## Work instructions
Bring together all lines from the listing below that contain the string "linejoin".

## Source information
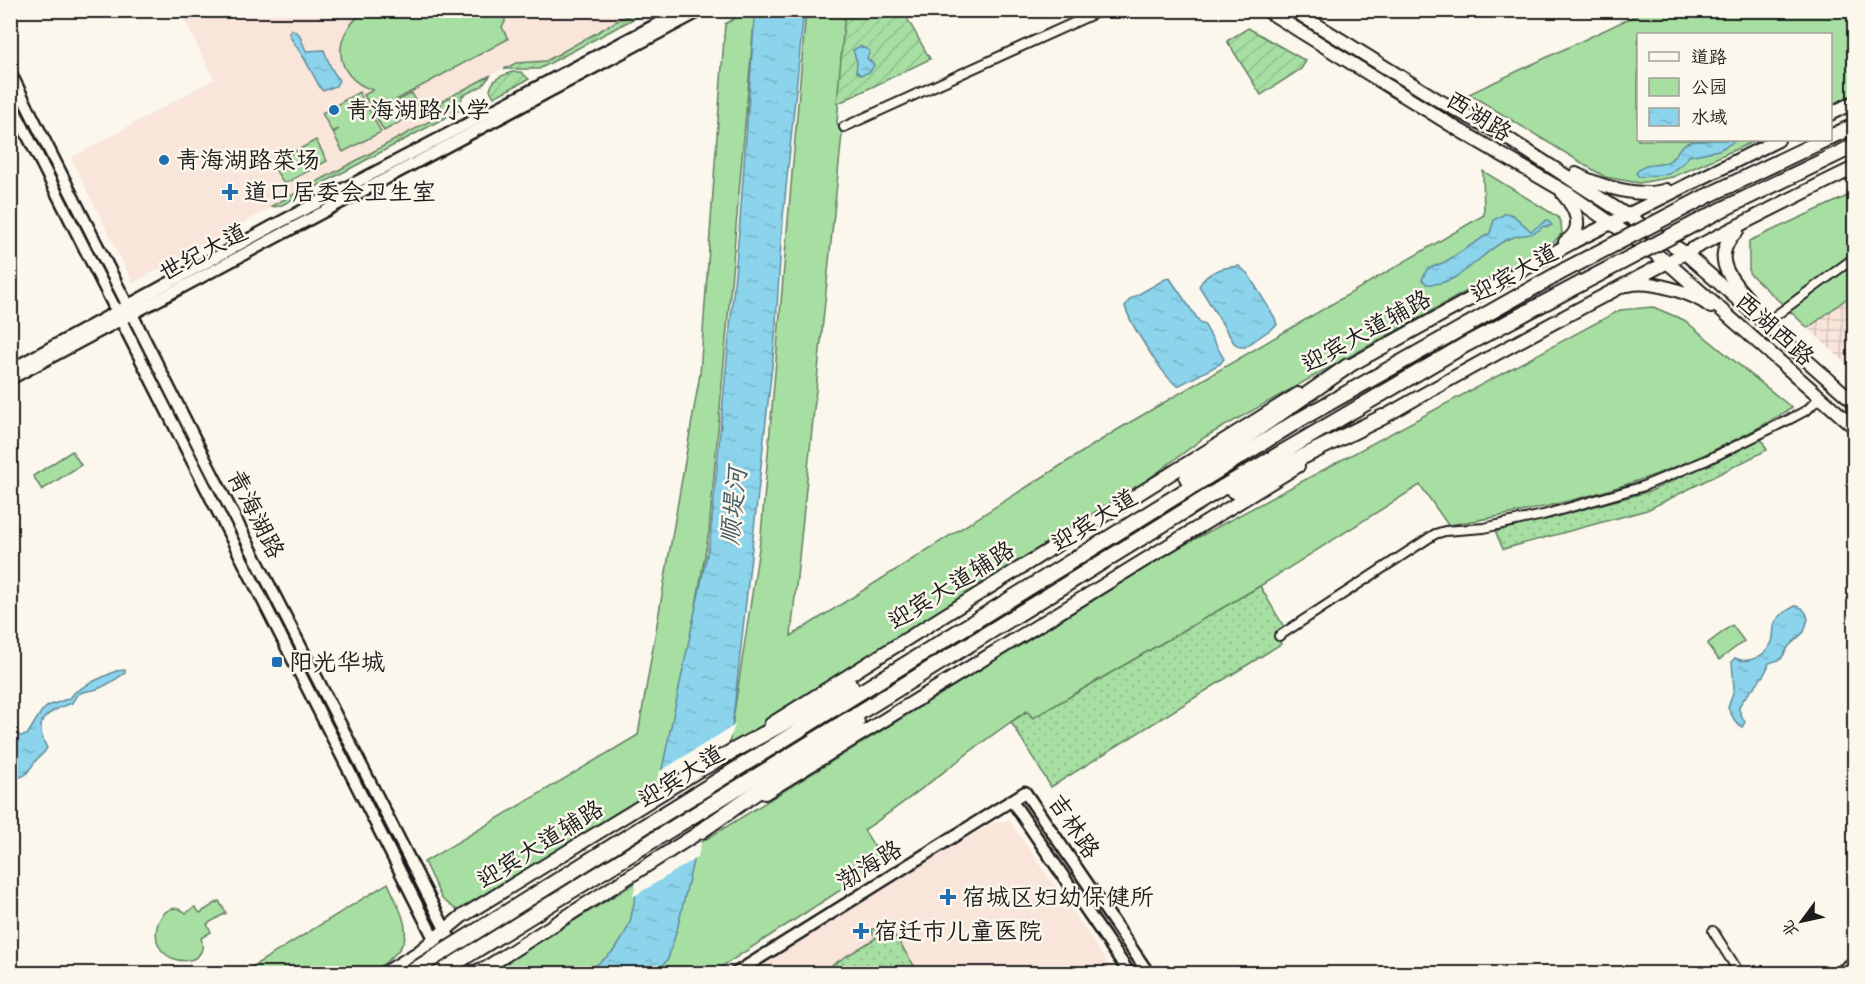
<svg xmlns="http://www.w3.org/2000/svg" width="1865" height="984" font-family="'Indie Flower','LXGW WenKai TC',sans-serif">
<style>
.built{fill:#fae5da}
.industrial{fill:url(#industrial-grid)}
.grass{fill:url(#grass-dots);stroke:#627e60;stroke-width:1.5}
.park{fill:#a7dfa3;stroke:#627e60;stroke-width:1.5}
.garden{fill:url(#garden-furrows);stroke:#627e60;stroke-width:1.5}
.water{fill:url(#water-ripples);stroke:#5f8a99;stroke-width:1.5}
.pier{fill:#fbf7ec}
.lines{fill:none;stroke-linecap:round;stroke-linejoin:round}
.street-casing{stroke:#1c1c1c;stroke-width:12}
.secondary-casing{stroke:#1c1c1c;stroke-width:15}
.primary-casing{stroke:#1c1c1c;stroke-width:16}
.highway-casing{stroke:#1c1c1c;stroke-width:18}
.street{stroke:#fbf7ec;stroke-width:8}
.secondary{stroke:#fbf7ec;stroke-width:10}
.primary{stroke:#fbf7ec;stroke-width:12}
.highway{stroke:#fbf7ec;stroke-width:14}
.highway-bridge-casing{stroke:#1c1c1c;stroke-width:18;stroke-linecap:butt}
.highway-bridge{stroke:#fbf7ec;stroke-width:14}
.poi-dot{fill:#1f6fb2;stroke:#fbf7ec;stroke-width:2}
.labels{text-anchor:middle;stroke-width:5;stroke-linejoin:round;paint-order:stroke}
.poi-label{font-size:24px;fill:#1c1c1c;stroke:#fbf7ec;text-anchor:start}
.street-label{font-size:24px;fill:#1c1c1c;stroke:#fbf7ec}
.water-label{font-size:26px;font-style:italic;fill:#435c65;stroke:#fbf7ec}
</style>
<defs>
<pattern id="industrial-grid" width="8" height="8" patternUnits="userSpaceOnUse" patternTransform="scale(1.5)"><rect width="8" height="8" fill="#fae5da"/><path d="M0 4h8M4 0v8" fill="none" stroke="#d6c4ba"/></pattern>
<pattern id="grass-dots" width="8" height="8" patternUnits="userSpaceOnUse" patternTransform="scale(1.5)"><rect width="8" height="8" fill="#a7dfa3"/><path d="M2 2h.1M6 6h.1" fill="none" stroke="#8fbf8c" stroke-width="1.8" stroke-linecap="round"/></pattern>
<pattern id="garden-furrows" width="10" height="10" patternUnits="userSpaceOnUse" patternTransform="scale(1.5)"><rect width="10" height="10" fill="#a7dfa3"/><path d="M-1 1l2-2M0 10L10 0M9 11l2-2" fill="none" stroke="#8fbf8c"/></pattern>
<pattern id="water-ripples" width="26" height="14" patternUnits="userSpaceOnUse" patternTransform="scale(1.5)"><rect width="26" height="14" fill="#8bd4ec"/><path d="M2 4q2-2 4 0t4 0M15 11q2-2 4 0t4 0" fill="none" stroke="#77b5ca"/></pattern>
</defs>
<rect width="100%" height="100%" fill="#fbf7ec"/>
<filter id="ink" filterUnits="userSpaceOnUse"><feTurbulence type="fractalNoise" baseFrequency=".0167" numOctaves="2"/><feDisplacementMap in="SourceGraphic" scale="12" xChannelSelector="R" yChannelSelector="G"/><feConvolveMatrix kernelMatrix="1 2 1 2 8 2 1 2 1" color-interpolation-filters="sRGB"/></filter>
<g filter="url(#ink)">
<g class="built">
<path d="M180 11H635L546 61 516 63 508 66 444 99 432 120 133 283 71 158 214 79Z"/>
<path d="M1009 820 1115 973 746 974 881 889 993 823Z"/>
</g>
<path class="industrial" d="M1854 293V371L1808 328Z"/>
<g class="grass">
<path d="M1761 438 1767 450 1647 510 1503 549 1496 533 1501 529 1551 518 1651 491Z"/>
<path d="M1260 586 1284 627 1277 632 1281 644 1051 787 1011 722 1028 711 1033 718Z"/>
<path d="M877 927 891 930 919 973H819L876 938 871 930Z"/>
</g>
<g class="park">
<path d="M368 10 505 11V22L502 27 508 39 374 112 364 95 373 90C331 77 331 31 368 10Z"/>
<path d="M747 11H755L709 532 663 793 473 910H457L442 899 424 862 638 735 700 374 725 24Z"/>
<path d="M806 11H846L837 123 842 134 791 636 1117 430 1484 215 1483 171 1558 217 1561 223 1562 233 1553 243 1205 437 1060 545 736 747 729 746 761 535Z"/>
<path d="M1645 11H1854V94L1831 105 1830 34H1638V140H1757L1673 177 1639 183 1605 177 1469 94Z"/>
<path d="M359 92 381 132 343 152 333 133 339 129 332 132 322 113Z"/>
<path d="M412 93 421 110 384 131 374 114Z"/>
<path d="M316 140 327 161 284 184 272 164Z"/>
<path d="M1854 193V293L1808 328 1749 273V241Z"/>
<path d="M1653 307 1684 320 1792 408C1684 475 1572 506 1448 525L1420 485 1260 586 1033 718 1027 711C971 747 921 793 864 830L884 862 712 973 500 974 504 964 1171 552 1620 310Z"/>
<path d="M72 451 81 465 42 490 33 476Z"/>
<path d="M1732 625 1744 641 1719 660 1707 644Z"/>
<path d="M388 883C409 930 419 942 370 973H242Z"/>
<path d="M219 901 226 913 207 924 211 932 201 938C210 965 170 968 159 946 149 925 168 897 186 913L195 907 200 913Z"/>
</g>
<g class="garden">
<path d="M635 11H648L539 69H504L516 63 546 61Z"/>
<path d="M845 11H903L930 59 837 104Z"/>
<path d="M1248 28 1306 61 1301 69 1261 95 1227 41Z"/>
<path d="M512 72H521L529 79 494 97 490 90C493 78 501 76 512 72Z"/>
<path d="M491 75 482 86 462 96 460 110 280 206 270 207 432 120 444 100Z"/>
</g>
<g class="water">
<path d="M755 11H804L782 227 775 339 732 728 720 745 678 926 668 959 658 970 660 973 583 974C609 956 618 952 630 922L710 540 740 220Z"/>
<path d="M291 29 299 34 306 51 324 50 331 68 339 80 336 86 323 91 321 89 304 58 290 37 289 33Z"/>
<path d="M860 46 870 51 867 58 874 65 870 72 861 75 856 71 857 62 853 50Z"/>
<path d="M1711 140H1737L1719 150 1689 156 1683 163 1669 174 1639 177 1636 173C1644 162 1656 167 1667 162 1676 159 1677 147 1687 143 1695 140 1703 142 1711 140Z"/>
<path d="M1506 213 1513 215 1531 231 1547 220 1552 225 1548 227 1544 226C1530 239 1522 232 1506 240 1480 253 1459 287 1427 284L1422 280 1427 269 1445 262 1490 233 1494 220Z"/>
<path d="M1239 266 1248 274 1275 318 1277 325 1245 347H1240L1234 343 1199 286C1207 271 1224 267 1239 266Z"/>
<path d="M1169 277 1201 324H1204L1224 359 1220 364 1178 386C1164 379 1129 322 1125 306L1130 299Z"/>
<path d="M1795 606 1802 608 1806 613 1808 619 1804 632 1789 646 1781 659 1769 663C1765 681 1739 699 1739 708 1739 713 1743 718 1745 722L1742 727 1735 721 1728 708 1734 689 1732 661 1735 658C1747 665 1765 656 1771 644 1775 637 1772 627 1776 621 1780 614 1788 610 1795 606Z"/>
<path d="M125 670V673C117 678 109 684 100 688 86 694 80 687 72 703 48 712 31 719 47 748 44 755 38 756 34 763 27 773 25 780 11 776V732L21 736 27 735 41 712 48 706 70 698 75 692 90 683 116 671Z"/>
</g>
<path class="pier" d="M735 725 731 736 722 746 698 857 633 897 659 772Z"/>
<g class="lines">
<defs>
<g id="street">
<path d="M844 127 1102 10"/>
<path d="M1775 316 1854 258"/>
<path d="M1279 636 1435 534 1445 531 1484 528 1543 515 1641 487 1707 460 1790 419 1807 410 1820 397"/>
<path d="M1713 931 1740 974"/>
</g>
<g id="secondary">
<path d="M10 72 208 465 468 974"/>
<path d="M10 101 452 974"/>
<path d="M10 370 273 226 684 10"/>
<path d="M10 379 702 10"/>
<path d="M1012 801 1130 974"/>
<path d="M734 974 1025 792 1149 974"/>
<path d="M1838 974 1854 962"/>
</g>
<g id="primary">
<path d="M1266 10 1459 130 1569 194 1667 262 1854 427"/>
<path d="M1293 10 1438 100 1501 134 1685 253 1854 402"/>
<path d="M1830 114 1854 102"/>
<path d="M1576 174C1599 186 1641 199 1666 190"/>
<path d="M1563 194C1576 209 1586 229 1565 242"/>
<path d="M1737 231C1710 257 1729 277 1748 299"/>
<path d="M1628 285C1649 279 1694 293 1711 307"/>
<path d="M1342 370 1575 241 1778 140"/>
<path d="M1375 422C1486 358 1598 298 1712 239 1759 215 1806 191 1854 168"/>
<path d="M771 724 1298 394"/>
<path d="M765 793 1298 466"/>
<path d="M383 974 419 952 461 917 711 763"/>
<path d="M470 974 487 967 709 826"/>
</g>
<g id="highway">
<path d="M1830 137 1854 126"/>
<path d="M1705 197 1824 140"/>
<path d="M1717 212 1854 146"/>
<path d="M1187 478 1348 366"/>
<path d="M1234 491 1383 417"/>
<path d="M704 767 851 686"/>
<path d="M640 829 1299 420 1565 270"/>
<path d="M701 831 857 722"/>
<path d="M476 950 1225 486 1465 345 1582 283"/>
</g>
</defs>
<use href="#street" class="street-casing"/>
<use href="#secondary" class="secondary-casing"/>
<use href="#primary" class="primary-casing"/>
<use href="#highway" class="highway-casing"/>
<use href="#street" class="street"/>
<use href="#secondary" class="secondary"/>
<use href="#primary" class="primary"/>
<use href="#highway" class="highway"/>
<defs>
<g id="highway-bridge">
<path d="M1565 270 1705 197"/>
<path d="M1582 283 1717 212"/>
<path d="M408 974 640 829"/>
<path d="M438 974 476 950"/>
</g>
</defs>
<use href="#highway-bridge" class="highway-bridge-casing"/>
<use href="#highway-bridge" class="highway-bridge"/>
</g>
</g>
<g class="poi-dot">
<circle cx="334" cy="110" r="6"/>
<circle cx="164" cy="160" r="6"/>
<path d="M227 183h6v6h6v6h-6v6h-6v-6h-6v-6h6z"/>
<rect x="271" y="656" width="12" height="12" rx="3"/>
<path d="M945 888h6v6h6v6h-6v6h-6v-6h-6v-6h6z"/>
<path d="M858 922h6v6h6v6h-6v6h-6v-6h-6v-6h6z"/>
</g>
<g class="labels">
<g class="poi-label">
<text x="346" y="118">青海湖路小学</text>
<text x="176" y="168">青海湖路菜场</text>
<text x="244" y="200">道口居委会卫生室</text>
<text x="289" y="670">阳光华城</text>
<text x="962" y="905">宿城区妇幼保健所</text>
<text x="874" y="939">宿迁市儿童医院</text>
</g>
<g class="street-label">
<text transform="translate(1479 116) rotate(32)" y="8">西湖路</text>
<text transform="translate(203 252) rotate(-28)" y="8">世纪大道</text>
<text transform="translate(1514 273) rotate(-29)" y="8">迎宾大道</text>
<text transform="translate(1775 329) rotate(42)" y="8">西湖西路</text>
<text transform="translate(1366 331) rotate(-29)" y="8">迎宾大道辅路</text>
<text transform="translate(256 514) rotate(63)" y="8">青海湖路</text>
<text transform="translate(1094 520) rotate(-32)" y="8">迎宾大道</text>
<text transform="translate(951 585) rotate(-32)" y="8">迎宾大道辅路</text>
<text transform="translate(681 776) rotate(-32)" y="8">迎宾大道</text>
<text transform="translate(1074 826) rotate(56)" y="8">吉林路</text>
<text transform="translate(540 844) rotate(-32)" y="8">迎宾大道辅路</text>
<text transform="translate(869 865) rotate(-32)" y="8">渤海路</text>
</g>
<g class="water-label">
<text transform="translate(733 506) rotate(-84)" y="9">顺堤河</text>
</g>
</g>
<rect width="1865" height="984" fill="none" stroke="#fbf7ec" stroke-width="36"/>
<rect x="18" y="18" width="1829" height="948" fill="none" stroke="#1c1c1c" stroke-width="2" filter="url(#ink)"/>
<rect x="1637" y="33" width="195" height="108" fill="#fbf7ec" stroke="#a29f99" stroke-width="1.5"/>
<rect x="1649" y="52" width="30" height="9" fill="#fbf7ec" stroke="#a29f99" stroke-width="1.5"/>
<text x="1691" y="63" font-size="18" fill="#1c1c1c">道路</text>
<rect x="1649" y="78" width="30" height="18" fill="#a7dfa3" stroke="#a29f99" stroke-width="1.5"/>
<text x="1691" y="93" font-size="18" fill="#1c1c1c">公园</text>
<rect x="1649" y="108" width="30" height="18" fill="url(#water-ripples)" stroke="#a29f99" stroke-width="1.5"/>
<text x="1691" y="123" font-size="18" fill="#1c1c1c">水域</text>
<g transform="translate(1802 921) rotate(237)" stroke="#fbf7ec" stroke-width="4.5" paint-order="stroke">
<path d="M0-4.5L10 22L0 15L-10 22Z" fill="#1c1c1c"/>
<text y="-9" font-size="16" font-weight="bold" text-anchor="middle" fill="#1c1c1c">北</text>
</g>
</svg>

## Answer for the task
.lines{fill:none;stroke-linecap:round;stroke-linejoin:round}
.labels{text-anchor:middle;stroke-width:5;stroke-linejoin:round;paint-order:stroke}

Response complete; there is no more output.